**Parts of the exercise:**
[1] Decide whether each statement below agrees with the FISA post. Answer yes or no for each, quoting the exact words from the post that decide it.
(a) The signals intelligence specialists said that keeping tabs on Americans goes far past their usual work.
(b) The Electronic Frontier Foundation posted an op-ed about FISA.
(c) Jeffrey Utech is described as an Iowa blogger.
[2] Pick up the FISA post after its final line and write the next part.

Thursday, December 22, 2005

FISA Update

I've been keeping an eye on the blog reactions to the original firestorm, and found some more interesting linkage. Via Between Lawyers, there's this DefenseTech.org article about the reaction to the news by former agents:
A few current and former signals intelligence guys have been checking in since this NSA domestic spying story broke. Their reactions range between midly creeped out and completely pissed off.

All of the sigint specialists emphasized repeatedly that keeping tabs on Americans is way beyond the bounds of what they ordinarily do -- no matter what the conspiracy crowd may think.

"It's drilled into you from minute one that you should not ever, ever, ever, under any fucking circumstances turn this massive apparatus on an American citizen," one source says. "You do a lot of weird shit. But at least you don't fuck with your own people."

Another, who's generally very pro-Administration, emphasized that the operation at least started with people that had Al-Qaeda connections -- with some mass-spying master list. . . . But this call chain could very well have grown out of control, the source admits. Suddenly, people ten and twelve degrees of separation away from Osama may have been targeted.

Read the rest - it's got tons of linky goodness, including a pointer to this WP op-ed.

Electronic Frontier Foundation posts FISA FAQs.

Jeffrey Utech, another Iowa blogger, gives his opinion:
I think that it runs counter to the privacy protection that the Bill of Rights was written to protect. Still, the justification for it is that, if made public, the authorization would cause suspects to make their actions more clandestine and harder to track. So there is actually something in place that allows for people to be spied on secretly. Because of that, I really struggle with any justification of circumventing that act as well.
Well said.

**Given information:**

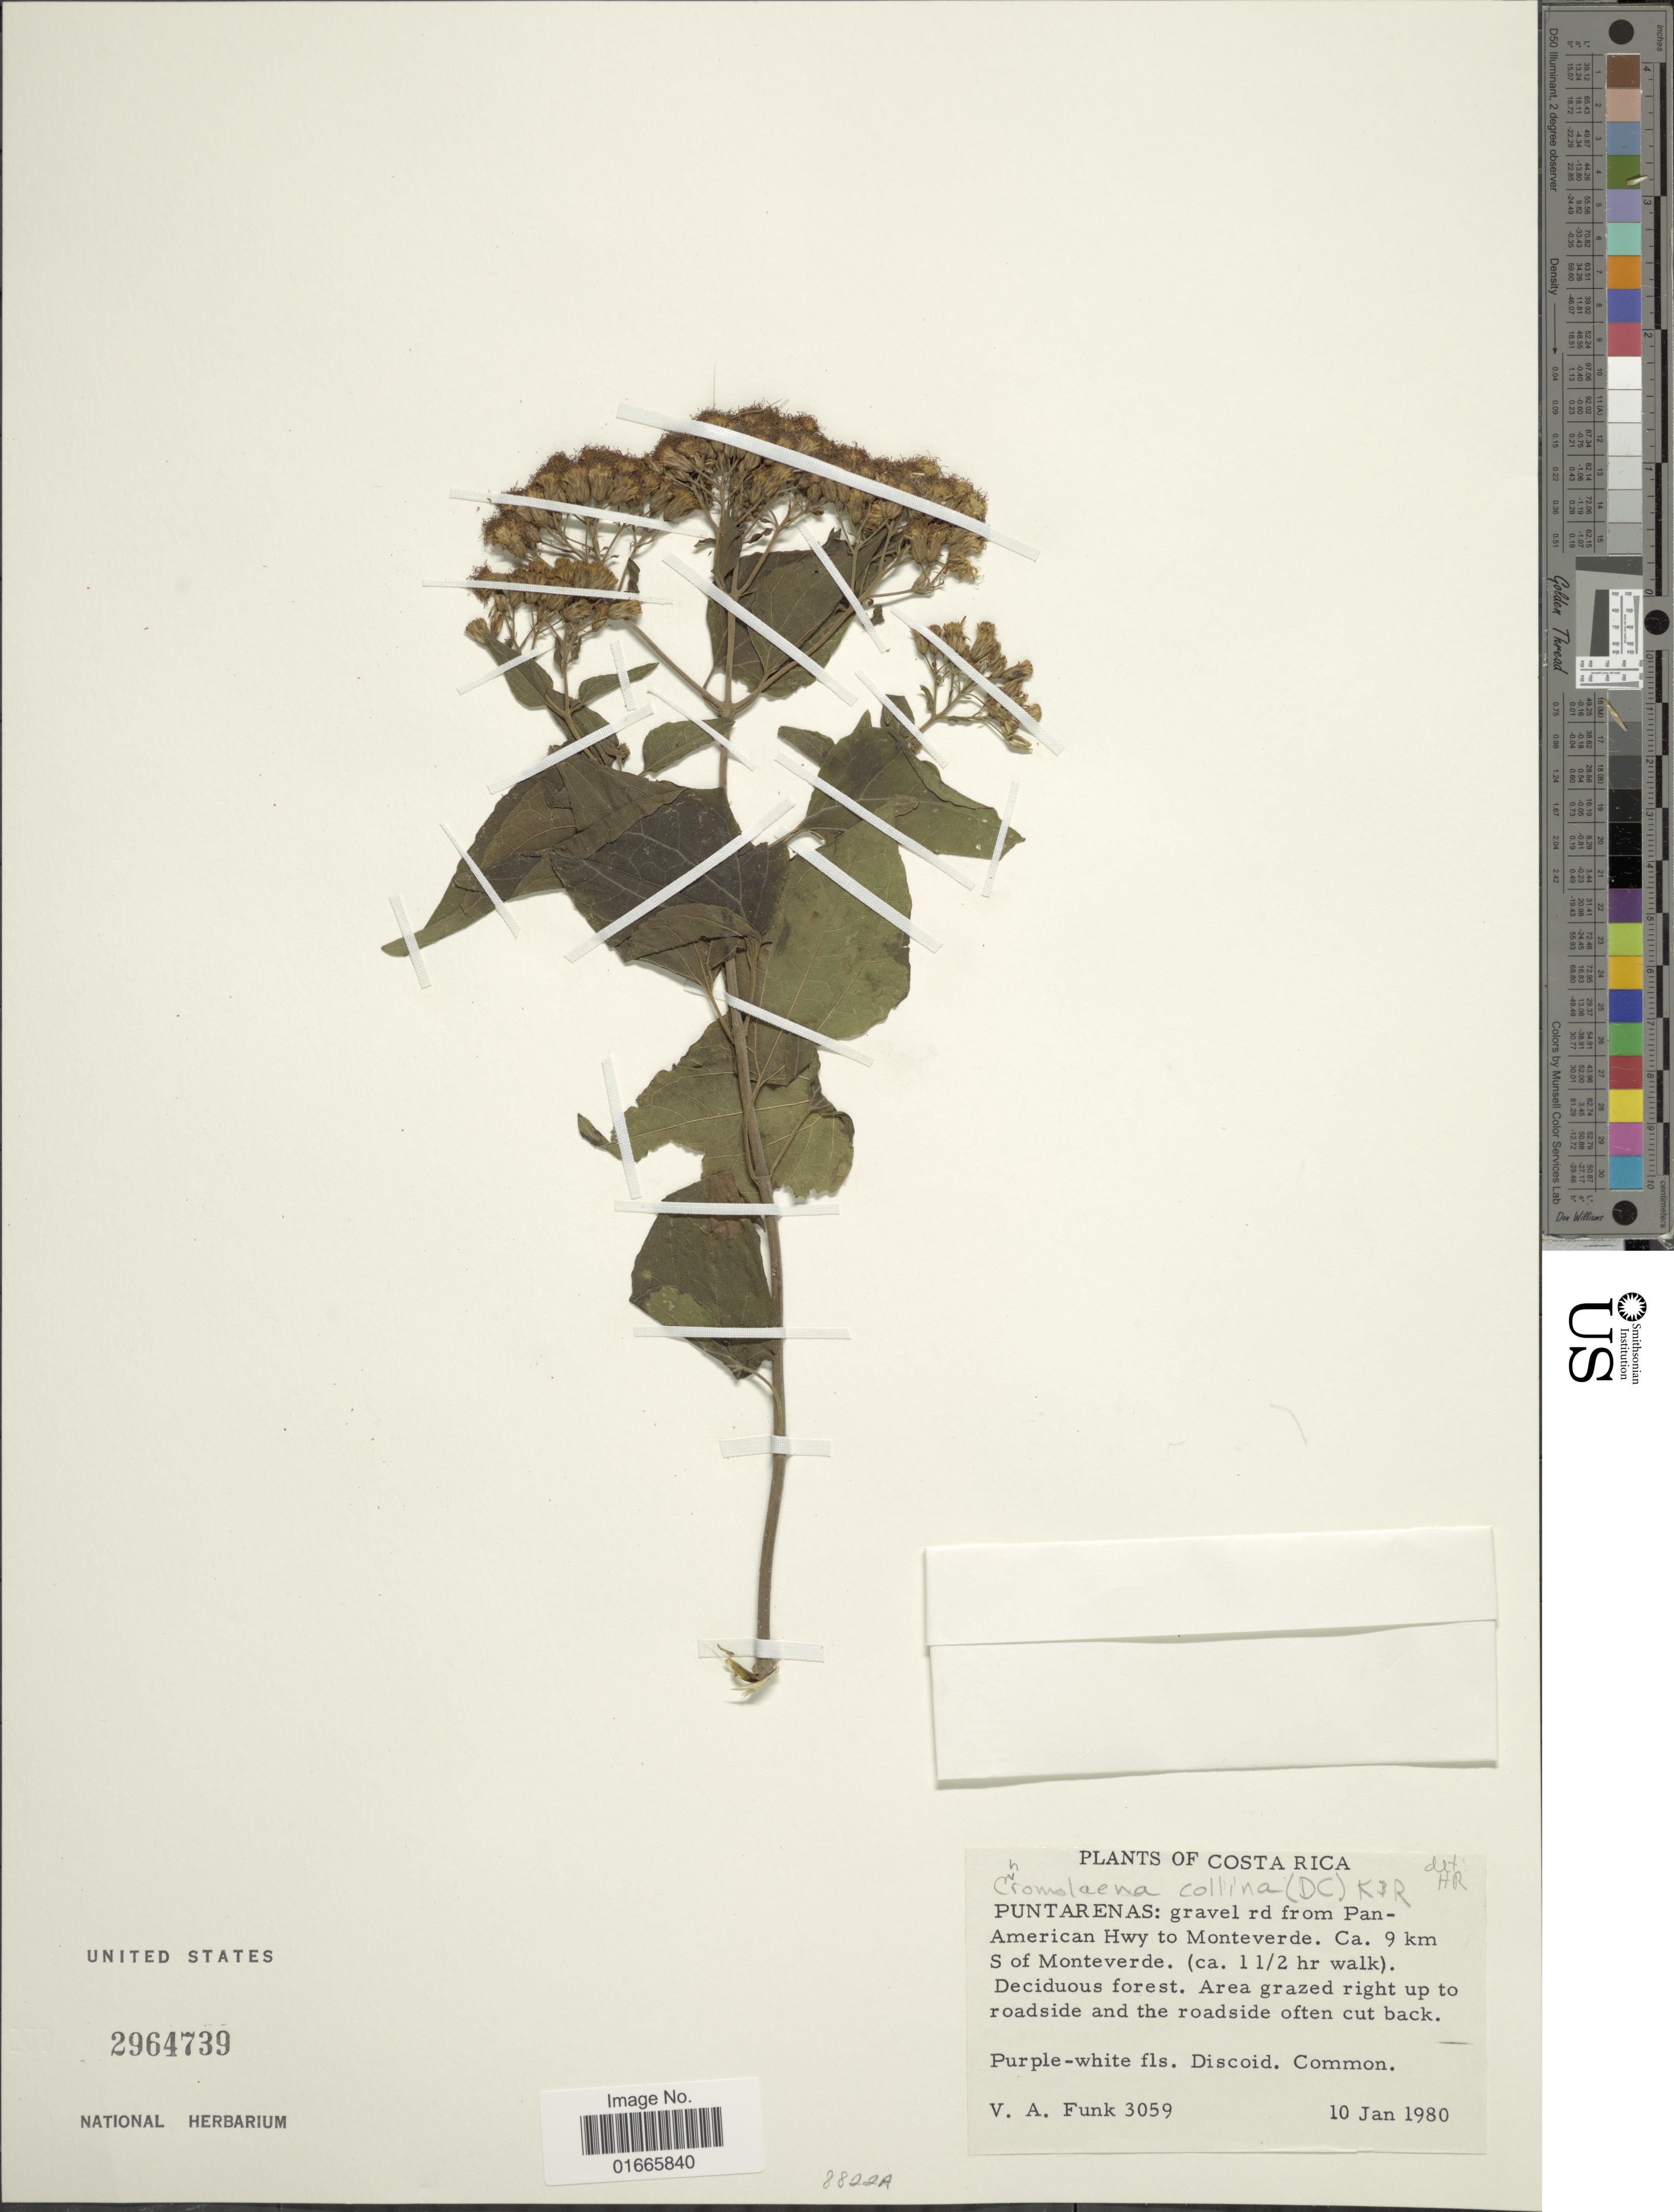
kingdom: Plantae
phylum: Tracheophyta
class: Magnoliopsida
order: Asterales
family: Asteraceae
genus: Chromolaena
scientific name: Chromolaena collina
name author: (DC.) R.M. King & H. Rob.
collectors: V. Funk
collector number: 3059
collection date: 1980-01-10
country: Costa Rica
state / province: Puntarenas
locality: Puntarenas: gravel rd from Pan-American Hwy to Monteverde, ca. 9 km S of Monteverde (ca. 1½ hr walk)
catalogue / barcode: US 2964739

**Answers to the exercises:**
[1]
(a) Yes: "keeping tabs on Americans is way beyond the bounds of what they ordinarily do"
(b) No: "Electronic Frontier Foundation posts FISA FAQs."
(c) Yes: "Jeffrey Utech, another Iowa blogger"

[2]
Balkinization points out that the US AG has already basically conceded that the NSA program is not authorized under FISA, and that while they looked into amending FISA, they decided that the AUF already authorized it, so they don't need to comply:
Now, in terms of legal authorities, the Foreign Intelligence Surveillance Act provides -- requires a court order before engaging in this kind of surveillance that I've just discussed and the President announced on Saturday, unless there is somehow -- there is -- unless otherwise authorized by statute or by Congress. That's what the law requires. Our position is, is that the authorization to use force, which was passed by the Congress in the days following September 11th, constitutes that other authorization, that other statute by Congress, to engage in this kind of signals intelligence. . . . . We took the position -- the United States government took the position that Congress had authorized that detention in the authorization to use force, even though the authorization to use force never mentions the word "detention." . . . For the same reason, we believe signals intelligence is even more a fundamental incident of war, and we believe has been authorized by the Congress. And even though signals intelligence is not mentioned in the authorization to use force, we believe that the Court would apply the same reasoning to recognize the authorization by Congress to engage in this kind of electronic surveillance. . . . We have had discussions with Congress in the past -- certain members of Congress -- as to whether or not FISA could be amended to allow us to adequately deal with this kind of threat, and we were advised that that would be difficult, if not impossible.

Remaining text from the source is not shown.